Precise temperature reconstruction in acoustic pyrometry: Impact of domain discretization and transceiver count

The present study delves into the complex relationship of domain discretization and transceiver allocation in enhancing the accuracy of acoustic pyrometry. Six distinct cases encompassing variations in resolution and transceiver numbers are examined. Each case involves the central and edge region cell size adjustments ranging from coarse to fine, achieved through bias factor. The temperature reconstruction process is evaluated with three different intricate temperature profiles.

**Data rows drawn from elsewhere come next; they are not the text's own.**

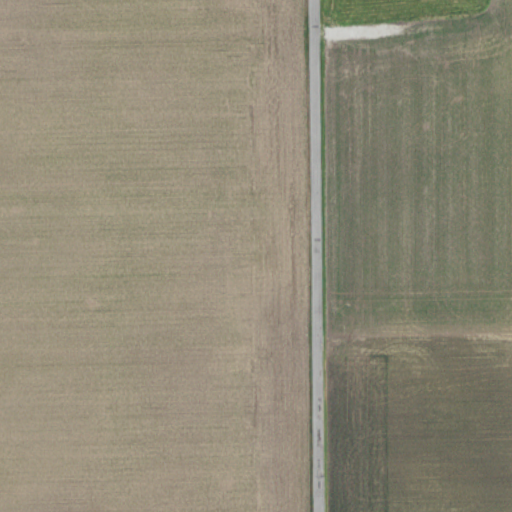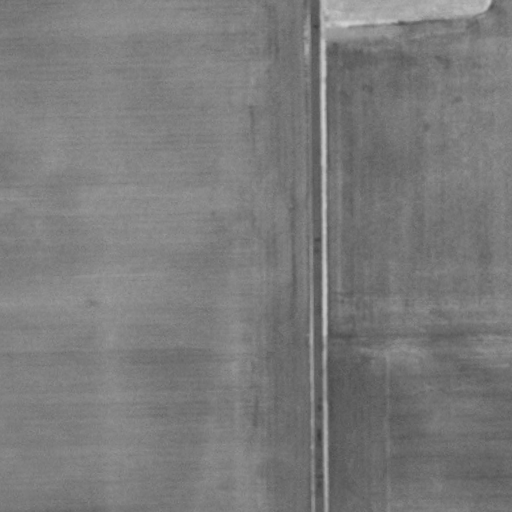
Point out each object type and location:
road: (318, 256)
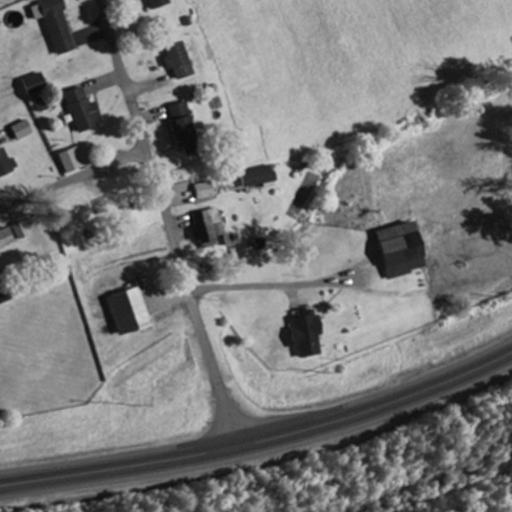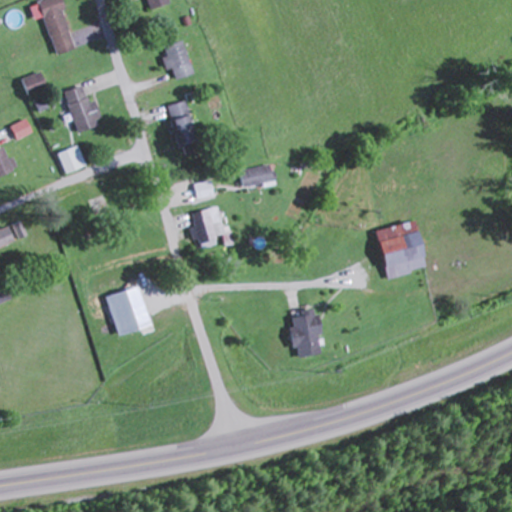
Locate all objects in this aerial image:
building: (156, 3)
building: (59, 26)
building: (177, 59)
road: (124, 74)
building: (36, 83)
building: (84, 107)
building: (181, 122)
building: (24, 128)
building: (74, 159)
building: (6, 162)
building: (256, 175)
road: (73, 179)
building: (203, 189)
building: (111, 201)
building: (208, 226)
building: (7, 237)
building: (401, 249)
building: (5, 294)
road: (192, 297)
building: (130, 310)
building: (306, 334)
building: (0, 381)
road: (261, 439)
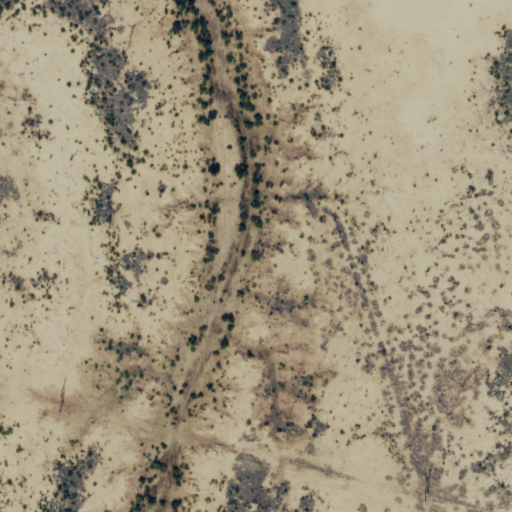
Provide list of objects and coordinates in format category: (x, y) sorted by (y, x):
power tower: (61, 407)
power tower: (425, 496)
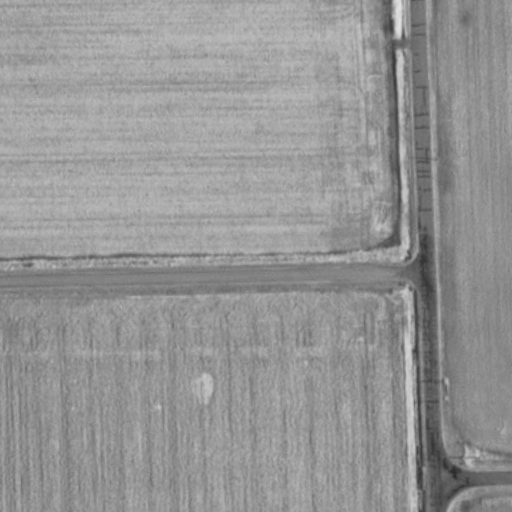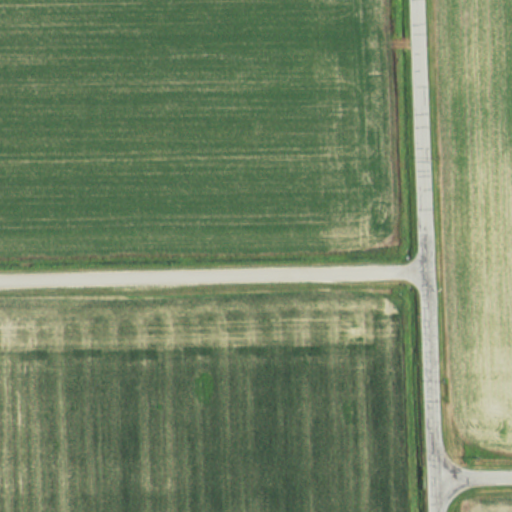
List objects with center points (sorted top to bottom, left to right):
road: (414, 256)
road: (207, 272)
crop: (193, 452)
road: (469, 475)
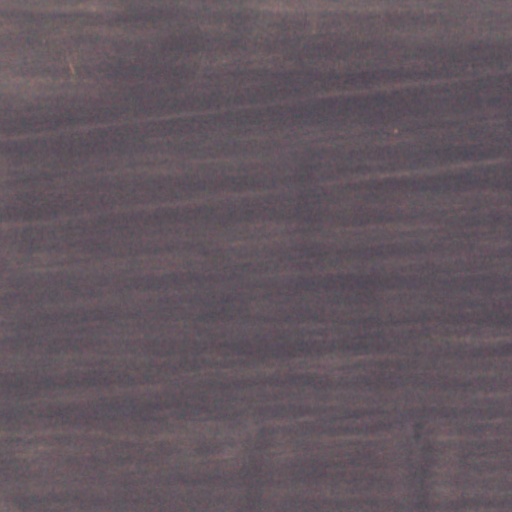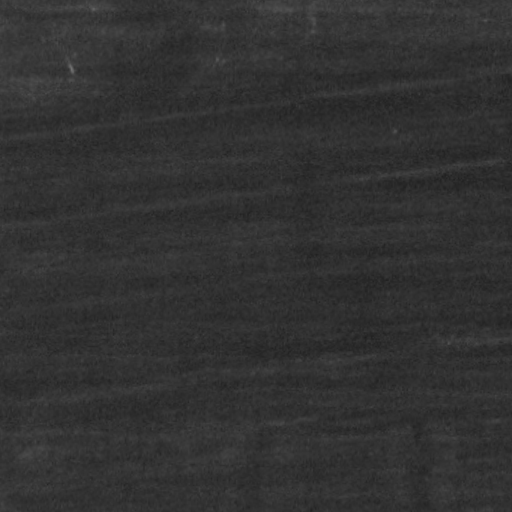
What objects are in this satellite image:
crop: (255, 255)
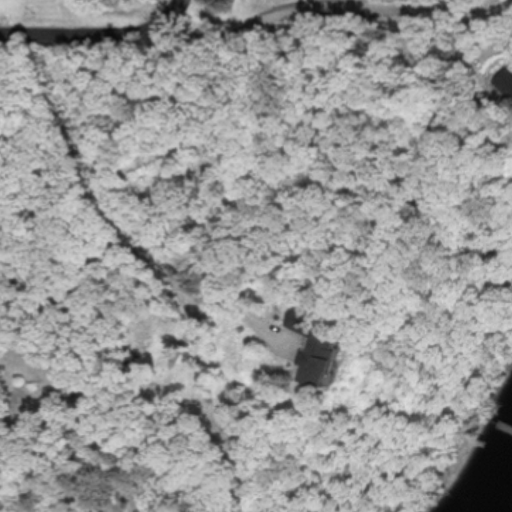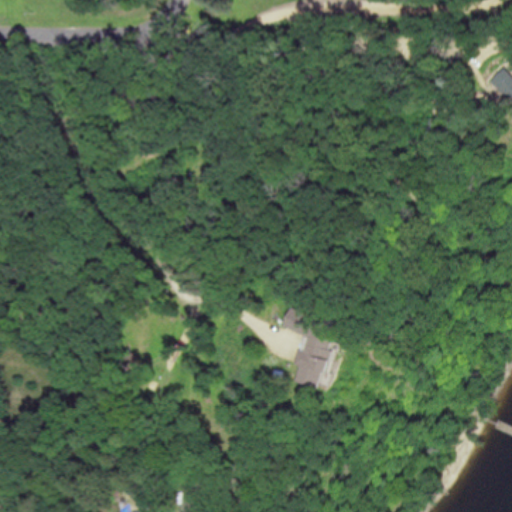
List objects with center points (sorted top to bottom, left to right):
road: (439, 6)
road: (275, 12)
road: (178, 15)
road: (85, 28)
road: (344, 45)
road: (127, 209)
building: (320, 357)
road: (37, 460)
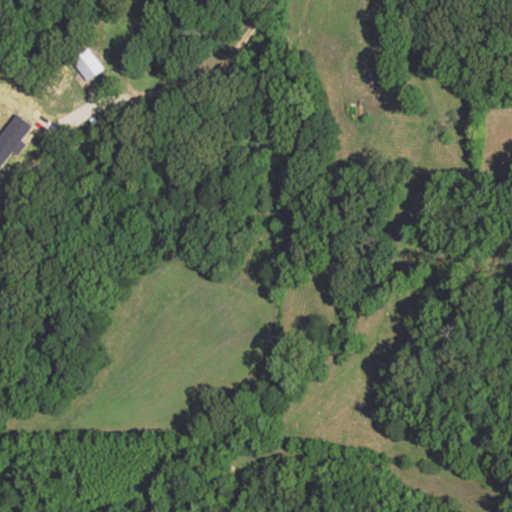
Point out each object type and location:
building: (18, 141)
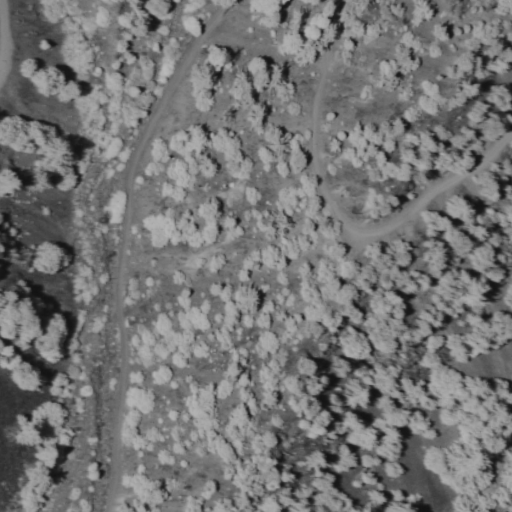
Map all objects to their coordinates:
road: (342, 16)
road: (122, 242)
ski resort: (269, 265)
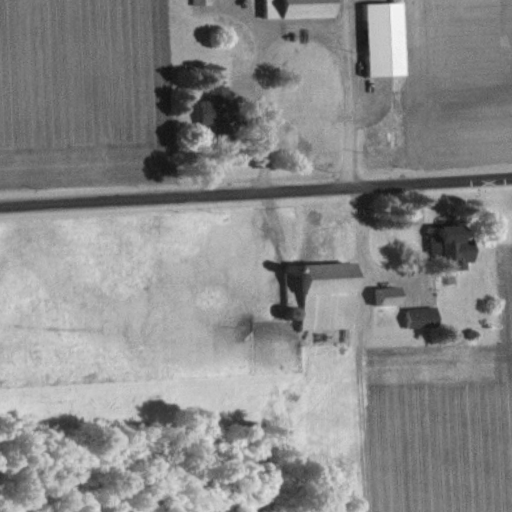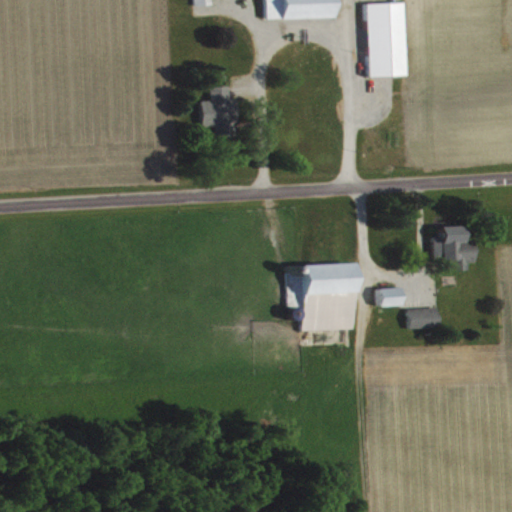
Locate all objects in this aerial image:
building: (203, 5)
building: (297, 12)
building: (385, 45)
road: (255, 78)
road: (346, 94)
building: (218, 116)
road: (256, 194)
building: (453, 253)
road: (388, 277)
building: (328, 301)
building: (389, 303)
building: (423, 324)
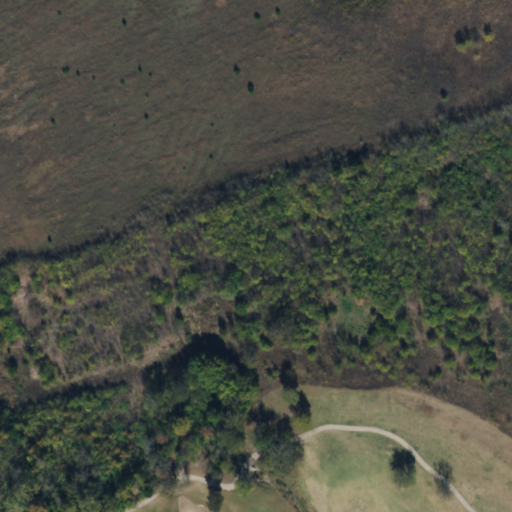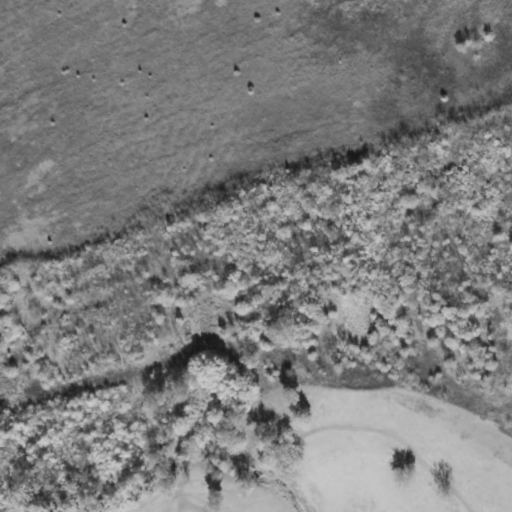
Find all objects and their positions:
road: (298, 436)
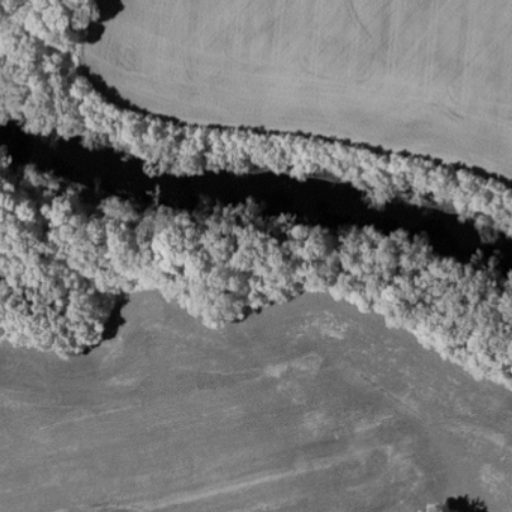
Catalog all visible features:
road: (498, 94)
river: (256, 192)
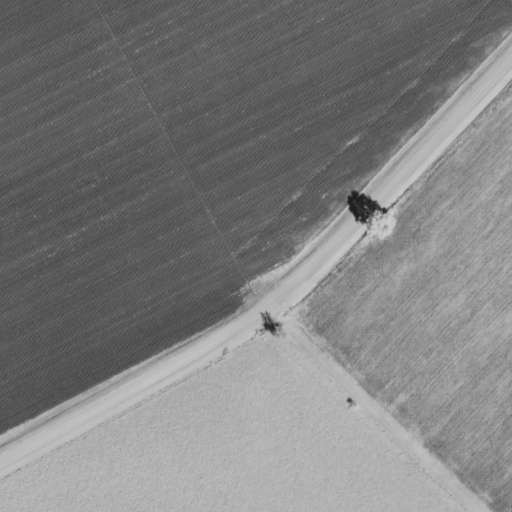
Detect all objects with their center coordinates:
road: (281, 283)
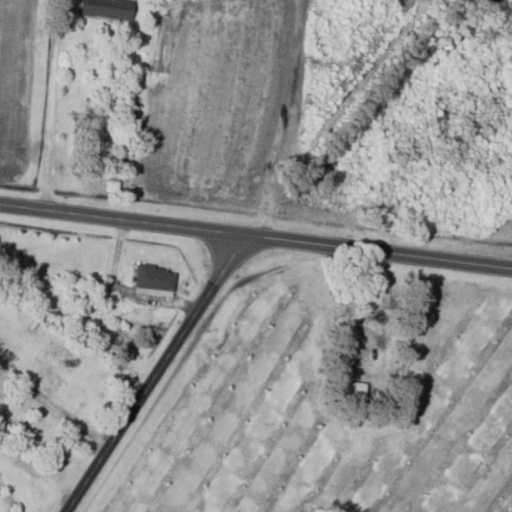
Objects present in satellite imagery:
building: (106, 8)
building: (511, 39)
road: (119, 219)
road: (375, 249)
building: (154, 281)
building: (375, 327)
building: (124, 342)
road: (148, 373)
building: (352, 391)
building: (54, 461)
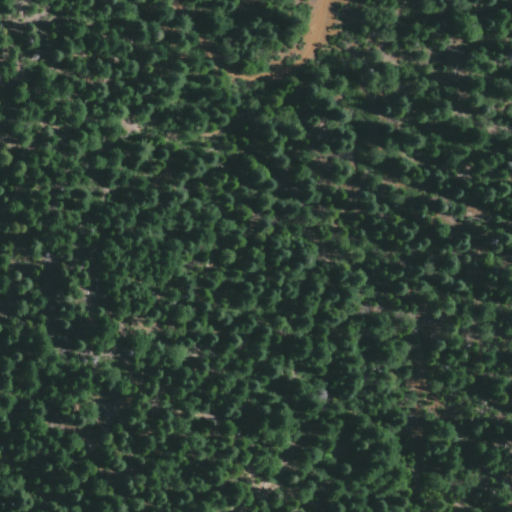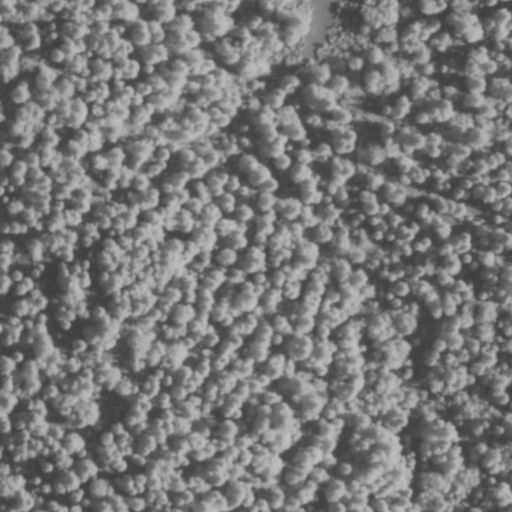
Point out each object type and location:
road: (253, 82)
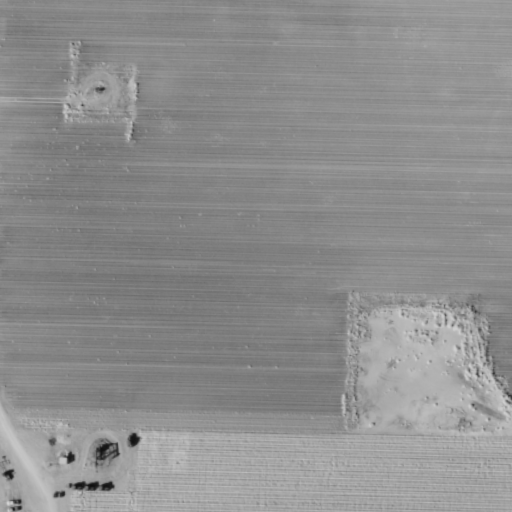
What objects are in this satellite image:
road: (16, 484)
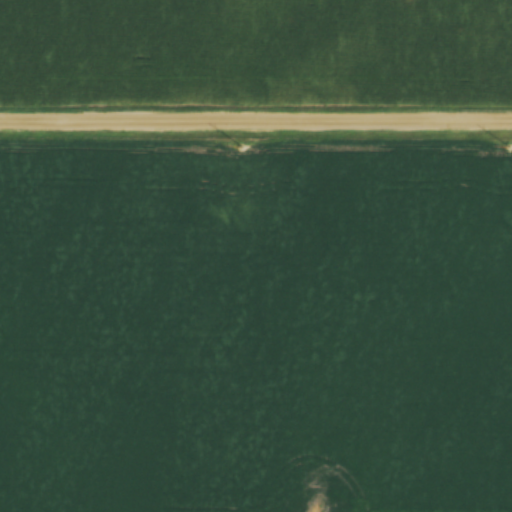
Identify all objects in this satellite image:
road: (256, 118)
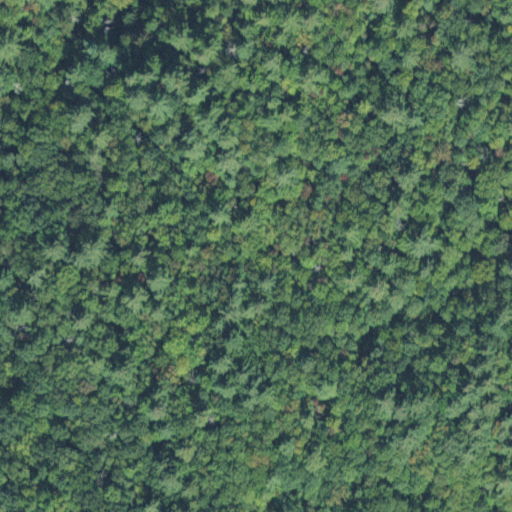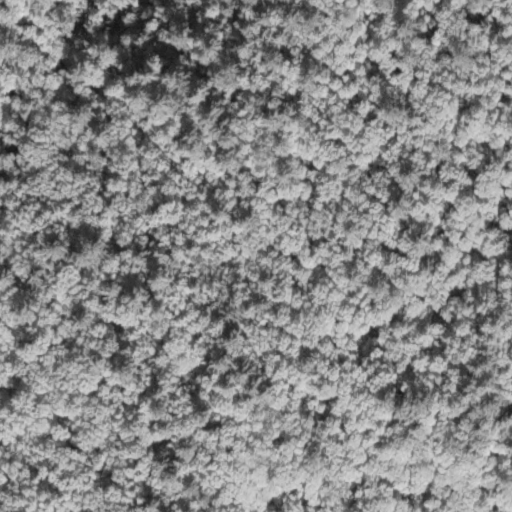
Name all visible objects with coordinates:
road: (443, 296)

In the present study, two inverse methodologies namely, pseudo-inverse and Tikhonov regularization are critically evaluated in the presence of 5% and 10% additive noise. Findings highlighted the decisive role of the bias factor in influencing the accuracy of the reconstructed temperature profiles while understanding the significant impact of discretization error. Across various noise conditions, instances where the transceiver count matches the number of domain cells exhibit exceptional performance when employing the pseudo-inverse approach. Conversely, the strategic application of Tikhonov regularization emerges as a potent strategy, resulting in a substantial reduction of reconstruction errors across multiple orders of magnitude. This reduction along with the role of bias factor not only paves the way for a judicious reduction in transceiver count without compromising resolution and overall reconstruction accuracy, but also offers a new dimension to the advancement of acoustic pyrometry.